- Opening Delimiter -

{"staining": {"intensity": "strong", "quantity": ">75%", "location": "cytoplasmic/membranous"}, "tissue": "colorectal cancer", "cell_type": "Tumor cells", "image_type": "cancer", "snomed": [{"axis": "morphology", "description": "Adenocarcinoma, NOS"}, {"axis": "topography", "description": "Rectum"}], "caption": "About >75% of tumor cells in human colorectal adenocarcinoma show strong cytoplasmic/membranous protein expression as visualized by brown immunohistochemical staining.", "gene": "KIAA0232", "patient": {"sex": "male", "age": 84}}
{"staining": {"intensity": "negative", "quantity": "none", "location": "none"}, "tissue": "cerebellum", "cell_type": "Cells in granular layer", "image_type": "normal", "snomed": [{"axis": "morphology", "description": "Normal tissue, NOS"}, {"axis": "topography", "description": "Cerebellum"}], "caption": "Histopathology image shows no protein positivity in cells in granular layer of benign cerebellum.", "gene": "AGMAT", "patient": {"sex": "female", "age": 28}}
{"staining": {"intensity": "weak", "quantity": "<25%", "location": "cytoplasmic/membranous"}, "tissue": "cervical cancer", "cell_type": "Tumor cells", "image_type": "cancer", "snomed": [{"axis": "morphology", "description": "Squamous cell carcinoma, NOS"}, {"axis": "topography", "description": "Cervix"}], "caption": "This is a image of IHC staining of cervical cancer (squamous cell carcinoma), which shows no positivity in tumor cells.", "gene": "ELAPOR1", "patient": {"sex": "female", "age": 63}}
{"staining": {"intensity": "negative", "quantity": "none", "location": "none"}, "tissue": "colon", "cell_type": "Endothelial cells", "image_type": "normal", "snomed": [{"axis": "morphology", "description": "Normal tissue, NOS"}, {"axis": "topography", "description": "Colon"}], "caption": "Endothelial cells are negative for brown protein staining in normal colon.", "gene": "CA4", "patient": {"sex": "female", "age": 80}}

- Closing Delimiter -

Task prompt
Each line of the material should be returned exactly as it stands.

Your response
{"staining": {"intensity": "strong", "quantity": ">75%", "location": "cytoplasmic/membranous"}, "tissue": "colorectal cancer", "cell_type": "Tumor cells", "image_type": "cancer", "snomed": [{"axis": "morphology", "description": "Adenocarcinoma, NOS"}, {"axis": "topography", "description": "Rectum"}], "caption": "About >75% of tumor cells in human colorectal adenocarcinoma show strong cytoplasmic/membranous protein expression as visualized by brown immunohistochemical staining.", "gene": "KIAA0232", "patient": {"sex": "male", "age": 84}}
{"staining": {"intensity": "negative", "quantity": "none", "location": "none"}, "tissue": "cerebellum", "cell_type": "Cells in granular layer", "image_type": "normal", "snomed": [{"axis": "morphology", "description": "Normal tissue, NOS"}, {"axis": "topography", "description": "Cerebellum"}], "caption": "Histopathology image shows no protein positivity in cells in granular layer of benign cerebellum.", "gene": "AGMAT", "patient": {"sex": "female", "age": 28}}
{"staining": {"intensity": "weak", "quantity": "<25%", "location": "cytoplasmic/membranous"}, "tissue": "cervical cancer", "cell_type": "Tumor cells", "image_type": "cancer", "snomed": [{"axis": "morphology", "description": "Squamous cell carcinoma, NOS"}, {"axis": "topography", "description": "Cervix"}], "caption": "This is a image of IHC staining of cervical cancer (squamous cell carcinoma), which shows no positivity in tumor cells.", "gene": "ELAPOR1", "patient": {"sex": "female", "age": 63}}
{"staining": {"intensity": "negative", "quantity": "none", "location": "none"}, "tissue": "colon", "cell_type": "Endothelial cells", "image_type": "normal", "snomed": [{"axis": "morphology", "description": "Normal tissue, NOS"}, {"axis": "topography", "description": "Colon"}], "caption": "Endothelial cells are negative for brown protein staining in normal colon.", "gene": "CA4", "patient": {"sex": "female", "age": 80}}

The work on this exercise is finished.